From an hourglass to the dunes on a beach, we know that sand flows downhill. It’s just what granular materials do. However, researchers have just discovered that it is possible to create a granular material that ignores this basic principle: A sand-like substance that flows uphill and climbs stairs and walls.
The discovery was serendipitous. Lead author Dr Samuel Wilson-Whitford saw the peculiar movements when he rotated a magnet beneath a vial of polymer particles coated in iron oxide. Without the magnet they moved like any sand-like medium, behaving as the granular flow equations would expect. But the magnetic field switched things around.
"After using equations that describe the flow of granular materials," co-author Professor James Gilchrist, from Lehigh University, said in a statement. "We were able to conclusively show that these particles were indeed moving like a granular material, except they were flowing uphill."
To explain the motion, the team had to make some unique changes to the granular flow equations. The angle of repose, the steepest angle of descent that can be created in the material without it slumping, had to be negative. The friction coefficient also had to be negative.
"Up until now, no one would have used these terms," Gilchrist added. "They didn't exist. But to understand how these grains are flowing uphill, we calculated what the stresses are that cause them to move in that direction. If you have a negative angle of repose, then you must have cohesion to give a negative coefficient of friction. These granular flow equations were never derived to consider these things, but after calculating it, what came out is an apparent coefficient of friction that is negative."
The magnetic field is the cause of the counterintuitive movement of these so-called microrollers. It creates a torque so the particles start rotating, and it produces cohesion so the particles stick together for a little bit. A stronger magnetic field increases the cohesion, giving them more traction so they can go uphill even faster.

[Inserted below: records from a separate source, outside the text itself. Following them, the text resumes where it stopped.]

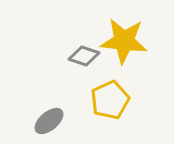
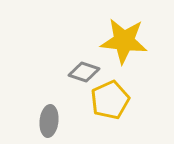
gray diamond: moved 16 px down
gray ellipse: rotated 44 degrees counterclockwise
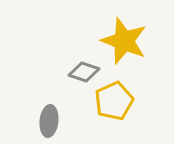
yellow star: rotated 15 degrees clockwise
yellow pentagon: moved 4 px right, 1 px down
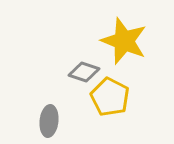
yellow pentagon: moved 4 px left, 4 px up; rotated 21 degrees counterclockwise
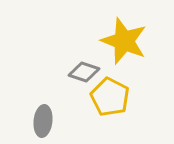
gray ellipse: moved 6 px left
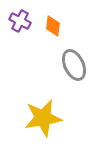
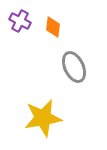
orange diamond: moved 1 px down
gray ellipse: moved 2 px down
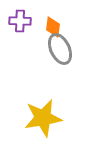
purple cross: rotated 25 degrees counterclockwise
gray ellipse: moved 14 px left, 18 px up
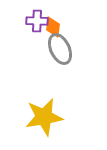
purple cross: moved 17 px right
yellow star: moved 1 px right, 1 px up
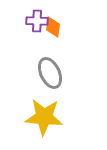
gray ellipse: moved 10 px left, 24 px down
yellow star: rotated 15 degrees clockwise
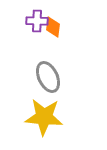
gray ellipse: moved 2 px left, 4 px down
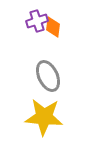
purple cross: rotated 20 degrees counterclockwise
gray ellipse: moved 1 px up
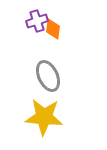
orange diamond: moved 2 px down
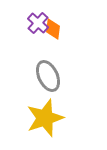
purple cross: moved 1 px right, 2 px down; rotated 30 degrees counterclockwise
yellow star: moved 1 px right, 1 px down; rotated 24 degrees counterclockwise
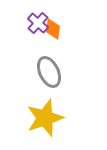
gray ellipse: moved 1 px right, 4 px up
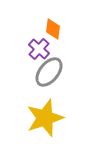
purple cross: moved 1 px right, 26 px down
gray ellipse: rotated 64 degrees clockwise
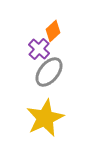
orange diamond: moved 2 px down; rotated 40 degrees clockwise
yellow star: rotated 6 degrees counterclockwise
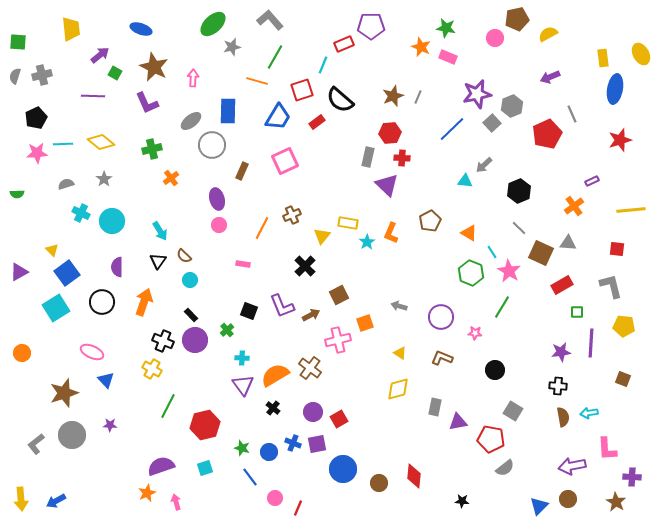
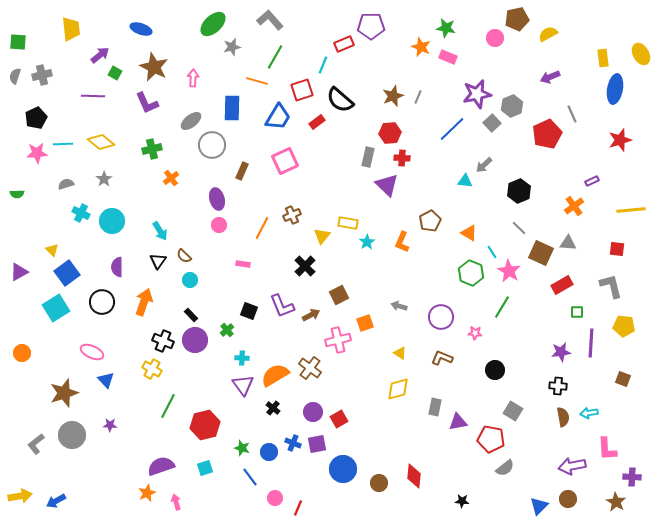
blue rectangle at (228, 111): moved 4 px right, 3 px up
orange L-shape at (391, 233): moved 11 px right, 9 px down
yellow arrow at (21, 499): moved 1 px left, 3 px up; rotated 95 degrees counterclockwise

That’s how they made them climb tiny staircases.
"This first paper just focuses on how the material flows uphill, but our next several papers will look at applications, and part of that exploration is answering the question, can these microrollers climb obstacles? And the answer is yes," Gilchrist said.
"We're studying these particles to death," he says, "experimenting with different rotation rates, and different amounts of magnetic force to better understand their collective motion. I basically know the titles of the next 14 papers we're going to publish."
The work is published in the journal Nature Communications.